• 本文抜粋:
┄┄┄┄┄┄┄┄┄┄
小川町眼科医院

そろそろ本格的な花粉シーズン。花粉の飛散は種類や地域によって異なるけれど、花粉症の患者さんにとっては気が気でないほど悩ましい季節だ。敏感な人は、今年も既に1月ごろから花粉症の症状が表れているとも聞く。そこで今回は、今年の花粉の状況や花粉症対策について、眼科医の松尾有希子先生に話を聞いた。

――今年の花粉について教えてください。スギ・ヒノキ花粉の総飛散量は例年と比べてどういった状況なのでしょうか?

気象庁によると、関東は例年に比べるとほとんどの地域で少ない予想です。ただし、東北地方は少し多めの予想が出ています。ただ、患者さんの中には例年より早めにかゆみを感じ始める方が増えています。今年は年末までが暖冬だったので、そのせいかもしれません。

――花粉症のそもそもの原因について教えてください。

花粉症の患者さんは、原因植物である花粉に対する血液中の"IgE抗体量"が多く、これがアレルギーを起こす直接的な原因と考えられています。

――花粉症になる人とならない人の違いは?
┄┄┄┄┄┄┄┄┄┄
• 提示情報:
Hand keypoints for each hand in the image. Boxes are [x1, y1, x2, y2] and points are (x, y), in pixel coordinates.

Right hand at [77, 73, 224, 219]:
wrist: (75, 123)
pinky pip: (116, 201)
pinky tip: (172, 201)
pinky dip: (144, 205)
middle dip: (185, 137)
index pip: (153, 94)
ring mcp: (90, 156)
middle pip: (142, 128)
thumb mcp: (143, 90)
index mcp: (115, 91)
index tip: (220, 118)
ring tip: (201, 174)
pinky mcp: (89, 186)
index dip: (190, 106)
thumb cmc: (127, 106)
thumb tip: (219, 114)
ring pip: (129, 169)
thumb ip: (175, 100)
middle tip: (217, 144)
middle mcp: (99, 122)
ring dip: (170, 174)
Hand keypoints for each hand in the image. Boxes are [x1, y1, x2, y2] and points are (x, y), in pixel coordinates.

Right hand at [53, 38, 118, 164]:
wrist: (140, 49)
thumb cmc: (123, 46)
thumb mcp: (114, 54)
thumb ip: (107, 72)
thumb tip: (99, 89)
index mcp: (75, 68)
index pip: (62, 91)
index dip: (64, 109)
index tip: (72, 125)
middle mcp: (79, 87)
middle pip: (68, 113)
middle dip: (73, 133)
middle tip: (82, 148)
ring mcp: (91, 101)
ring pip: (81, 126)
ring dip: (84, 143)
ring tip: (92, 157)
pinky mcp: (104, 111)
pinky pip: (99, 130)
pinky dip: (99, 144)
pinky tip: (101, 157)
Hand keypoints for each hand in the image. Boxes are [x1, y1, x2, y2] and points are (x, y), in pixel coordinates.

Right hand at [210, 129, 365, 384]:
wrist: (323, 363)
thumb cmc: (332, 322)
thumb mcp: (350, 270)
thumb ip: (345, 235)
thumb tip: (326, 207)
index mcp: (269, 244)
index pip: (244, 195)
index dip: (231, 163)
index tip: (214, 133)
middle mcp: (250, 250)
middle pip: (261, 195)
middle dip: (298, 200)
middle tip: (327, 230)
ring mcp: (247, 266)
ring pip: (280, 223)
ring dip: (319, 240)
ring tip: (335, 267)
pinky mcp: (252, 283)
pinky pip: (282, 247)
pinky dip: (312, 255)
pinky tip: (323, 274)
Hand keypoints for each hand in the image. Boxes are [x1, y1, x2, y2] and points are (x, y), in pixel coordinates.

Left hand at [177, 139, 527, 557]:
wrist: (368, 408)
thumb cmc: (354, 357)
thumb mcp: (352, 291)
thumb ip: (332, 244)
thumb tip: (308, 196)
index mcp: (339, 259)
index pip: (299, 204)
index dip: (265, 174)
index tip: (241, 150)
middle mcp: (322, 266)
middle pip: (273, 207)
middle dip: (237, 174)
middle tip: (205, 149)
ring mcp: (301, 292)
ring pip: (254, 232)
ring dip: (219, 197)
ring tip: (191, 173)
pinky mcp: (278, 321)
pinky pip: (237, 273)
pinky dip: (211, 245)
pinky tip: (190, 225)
┄┄┄┄┄┄┄┄┄┄
• 取り組む課題:
1: 本文抜粋によると、花粉症の患者さんの血液中で多く、アレルギーを起こす直接的な原因と考えられているものは何ですか。
2: 本文抜粋のうち、「そろそろ本格的な花粉シーズン」から「ういった状況なのでしょうか?」までのすべてを、一字一句違えずに書き写してください。

• 問題の解答:
1: 原因植物である花粉に対する"IgE抗体量"です。

2:
そろそろ本格的な花粉シーズン。花粉の飛散は種類や地域によって異なるけれど、花粉症の患者さんにとっては気が気でないほど悩ましい季節だ。敏感な人は、今年も既に1月ごろから花粉症の症状が表れているとも聞く。そこで今回は、今年の花粉の状況や花粉症対策について、眼科医の松尾有希子先生に話を聞いた。

――今年の花粉について教えてください。スギ・ヒノキ花粉の総飛散量は例年と比べてどういった状況なのでしょうか?